Genotyping data is deduced exclusively from assemblies. MLST data is called by BLASTN and USEARCH_ against a dataset of allelic sequences that differ from each other by at least 2.5%. Other genotyping methods are under development. Genotyping data is summarised in the Experimental Data pane. The full data including assemblies can be downloaded freely (but see Fair Usage)
All MLST-like typing methods in EnteroBase are derived from a genome assembly of sequenced reads. An explanation of this method is found in EnteroBase QAssembly.
For a general description of the in silico typing method, see Enterobase nomenclature. For details about the application of these methods for each species:
All metadata, assemblies and genotyping data can be freely downloaded for academic purposes. In order to allow users who upload unpublished data sufficient time to perform their own analyses, we request that no analyses of user data be published without their explicit permission prior to the release date. Both metadata and genomic data will be clearly marked if it is downloaded prior to the release date. We would also consider it fair usage that users who wish to analyse very large amounts of the data stored in EnteroBase also contribute software tools to EnteroBase that facilitate the presentation and analysis of their results. Downloading and analyses of data by commercial enterprises can only be performed after explicit permission by the administrators, which may involve legal agreements regarding material transfer.
EnteroBase users are encouraged to upload their own reads to the website, which will be assembled and genotyped like existing public data. Submitters should note that raw data (sequence reads) will never be made public through the website to other users. The genome assembly will only be accessible to the data submitter and their buddies for 6 months after uploads. Assembly data will then be made public, longer release dates can be negotiated by contacting us on email@example.com. Genotyping results i.e. MLST, ribosomal MLST, core genome MLST, in silico serotyping, will be made public as soon as the uploaded data has been processed. User passwords on the website are encrypted and no one, including administrators, can easily access them. However, we would advise you NOT to use the same password you would use for important accounts, such as internet banking.

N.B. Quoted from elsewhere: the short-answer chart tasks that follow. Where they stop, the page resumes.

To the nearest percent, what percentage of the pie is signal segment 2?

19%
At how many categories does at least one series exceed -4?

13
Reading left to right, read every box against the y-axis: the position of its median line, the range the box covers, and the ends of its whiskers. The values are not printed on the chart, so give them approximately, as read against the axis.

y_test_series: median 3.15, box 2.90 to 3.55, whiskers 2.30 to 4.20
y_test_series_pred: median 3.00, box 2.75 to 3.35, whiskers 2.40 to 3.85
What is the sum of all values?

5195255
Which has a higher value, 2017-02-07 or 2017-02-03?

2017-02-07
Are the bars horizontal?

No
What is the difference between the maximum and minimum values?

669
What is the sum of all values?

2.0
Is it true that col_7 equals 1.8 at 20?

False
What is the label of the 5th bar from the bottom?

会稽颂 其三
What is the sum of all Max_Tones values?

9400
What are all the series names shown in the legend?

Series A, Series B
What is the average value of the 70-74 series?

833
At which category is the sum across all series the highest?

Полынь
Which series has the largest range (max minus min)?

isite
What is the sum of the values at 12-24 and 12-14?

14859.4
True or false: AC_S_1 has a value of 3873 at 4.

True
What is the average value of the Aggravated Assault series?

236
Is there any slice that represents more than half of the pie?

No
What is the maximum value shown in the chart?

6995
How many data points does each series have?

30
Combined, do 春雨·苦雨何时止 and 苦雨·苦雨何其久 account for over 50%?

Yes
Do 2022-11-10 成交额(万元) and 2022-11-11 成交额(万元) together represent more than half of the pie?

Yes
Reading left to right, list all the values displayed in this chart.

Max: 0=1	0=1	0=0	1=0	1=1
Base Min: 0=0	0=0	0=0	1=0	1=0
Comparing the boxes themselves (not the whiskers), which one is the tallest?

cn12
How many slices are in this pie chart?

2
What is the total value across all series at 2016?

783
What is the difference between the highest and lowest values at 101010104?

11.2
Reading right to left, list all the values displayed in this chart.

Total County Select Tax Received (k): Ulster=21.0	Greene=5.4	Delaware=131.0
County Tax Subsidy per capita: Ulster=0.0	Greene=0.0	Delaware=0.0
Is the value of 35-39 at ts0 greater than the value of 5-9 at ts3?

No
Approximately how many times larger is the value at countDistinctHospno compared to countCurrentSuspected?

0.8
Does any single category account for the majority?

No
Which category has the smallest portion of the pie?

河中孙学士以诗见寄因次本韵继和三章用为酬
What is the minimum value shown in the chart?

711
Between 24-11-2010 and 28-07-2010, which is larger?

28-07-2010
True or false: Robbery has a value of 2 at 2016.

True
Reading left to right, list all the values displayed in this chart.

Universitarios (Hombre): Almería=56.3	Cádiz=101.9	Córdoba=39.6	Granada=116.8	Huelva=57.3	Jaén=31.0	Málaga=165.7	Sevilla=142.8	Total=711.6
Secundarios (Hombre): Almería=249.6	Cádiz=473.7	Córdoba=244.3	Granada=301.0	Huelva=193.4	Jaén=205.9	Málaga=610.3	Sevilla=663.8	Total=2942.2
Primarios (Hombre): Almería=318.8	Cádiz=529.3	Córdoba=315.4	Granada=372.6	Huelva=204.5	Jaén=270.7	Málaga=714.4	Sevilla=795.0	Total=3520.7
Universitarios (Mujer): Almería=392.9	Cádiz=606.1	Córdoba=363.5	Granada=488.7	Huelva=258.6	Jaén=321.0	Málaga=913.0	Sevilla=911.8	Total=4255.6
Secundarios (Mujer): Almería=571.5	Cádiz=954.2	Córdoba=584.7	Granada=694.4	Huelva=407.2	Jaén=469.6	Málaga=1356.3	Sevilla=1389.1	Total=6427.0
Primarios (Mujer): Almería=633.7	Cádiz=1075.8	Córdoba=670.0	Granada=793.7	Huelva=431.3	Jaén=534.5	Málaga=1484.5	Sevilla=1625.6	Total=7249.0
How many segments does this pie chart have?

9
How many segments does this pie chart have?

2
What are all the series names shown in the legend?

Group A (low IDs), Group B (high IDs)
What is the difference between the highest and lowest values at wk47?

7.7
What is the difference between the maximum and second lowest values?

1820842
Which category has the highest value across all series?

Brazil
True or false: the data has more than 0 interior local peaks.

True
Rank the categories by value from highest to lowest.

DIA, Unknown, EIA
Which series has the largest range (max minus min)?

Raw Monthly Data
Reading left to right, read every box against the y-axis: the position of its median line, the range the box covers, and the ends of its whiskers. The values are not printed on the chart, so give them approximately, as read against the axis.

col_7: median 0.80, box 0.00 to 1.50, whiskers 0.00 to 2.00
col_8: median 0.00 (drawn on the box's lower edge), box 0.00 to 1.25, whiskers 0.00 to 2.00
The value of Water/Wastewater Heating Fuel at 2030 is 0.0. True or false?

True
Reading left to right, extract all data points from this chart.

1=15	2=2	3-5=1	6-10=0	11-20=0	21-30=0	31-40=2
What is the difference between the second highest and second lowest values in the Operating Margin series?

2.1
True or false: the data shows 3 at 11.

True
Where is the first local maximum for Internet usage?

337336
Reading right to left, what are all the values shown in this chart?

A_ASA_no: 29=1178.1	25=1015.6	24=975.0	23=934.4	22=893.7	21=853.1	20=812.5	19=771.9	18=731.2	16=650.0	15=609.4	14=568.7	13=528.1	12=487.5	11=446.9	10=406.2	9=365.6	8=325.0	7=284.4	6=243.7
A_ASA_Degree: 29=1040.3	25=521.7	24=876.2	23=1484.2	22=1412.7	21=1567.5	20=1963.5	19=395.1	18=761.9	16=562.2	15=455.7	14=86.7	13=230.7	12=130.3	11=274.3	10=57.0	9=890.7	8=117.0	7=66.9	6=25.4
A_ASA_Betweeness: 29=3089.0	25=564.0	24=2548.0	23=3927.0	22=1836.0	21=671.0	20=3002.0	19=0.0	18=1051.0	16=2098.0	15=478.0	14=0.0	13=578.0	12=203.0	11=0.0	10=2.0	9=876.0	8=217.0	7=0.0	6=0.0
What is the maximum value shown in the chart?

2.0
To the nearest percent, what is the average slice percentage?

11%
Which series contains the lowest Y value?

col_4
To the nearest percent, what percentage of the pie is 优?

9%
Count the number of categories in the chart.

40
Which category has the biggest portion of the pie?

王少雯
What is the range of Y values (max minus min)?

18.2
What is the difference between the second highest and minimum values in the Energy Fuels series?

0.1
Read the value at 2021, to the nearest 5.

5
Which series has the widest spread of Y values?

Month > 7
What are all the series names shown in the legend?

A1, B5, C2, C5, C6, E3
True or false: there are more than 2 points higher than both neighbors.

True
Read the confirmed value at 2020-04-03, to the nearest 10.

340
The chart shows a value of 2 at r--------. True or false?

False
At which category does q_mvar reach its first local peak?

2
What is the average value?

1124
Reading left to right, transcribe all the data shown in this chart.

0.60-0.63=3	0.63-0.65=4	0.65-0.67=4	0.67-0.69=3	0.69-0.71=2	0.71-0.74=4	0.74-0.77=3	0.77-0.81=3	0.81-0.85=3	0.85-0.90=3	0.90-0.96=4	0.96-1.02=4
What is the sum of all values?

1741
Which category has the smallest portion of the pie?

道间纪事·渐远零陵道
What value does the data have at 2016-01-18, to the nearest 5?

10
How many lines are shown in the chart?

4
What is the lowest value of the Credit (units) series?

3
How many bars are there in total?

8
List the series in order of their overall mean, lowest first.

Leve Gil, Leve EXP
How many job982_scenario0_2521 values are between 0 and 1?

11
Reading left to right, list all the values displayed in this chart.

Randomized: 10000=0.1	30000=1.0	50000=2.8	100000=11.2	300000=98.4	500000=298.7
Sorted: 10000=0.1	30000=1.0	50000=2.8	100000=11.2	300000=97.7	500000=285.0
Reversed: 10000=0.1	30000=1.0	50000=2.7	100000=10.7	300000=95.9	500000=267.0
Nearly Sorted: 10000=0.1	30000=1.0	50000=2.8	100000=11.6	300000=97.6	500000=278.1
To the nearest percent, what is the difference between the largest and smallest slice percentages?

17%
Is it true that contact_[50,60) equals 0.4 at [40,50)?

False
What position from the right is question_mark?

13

If you use data/metadata from the website, or the analysis based on these data, please cite EnteroBase as:
Alikhan NF, Zhou Z,Sergeant MJ, Achtman M (2018) “A genomic overview of the population structure of Salmonella.” PLoS Genet 14 (4): e1007261. https://doi.org/10.1371/journal.pgen.1007261
If you use GrapeTree please cite the preprint:
Zhou Z, Alikhan NF, Sergeant MJ, Luhmann N, Vaz C, Francisco AP, Carrico JA, Achtman M (2017) “GrapeTree: Visualization of core genomic relationships among 100,000 bacterial pathogens”, bioRxiv 216788; https://doi.org/10.1101/216788
3rd Party acknowledgements¶
If you use data generated by 3rd party tools in EnteroBase, please cite both EnteroBase and the paper describing the specific tool.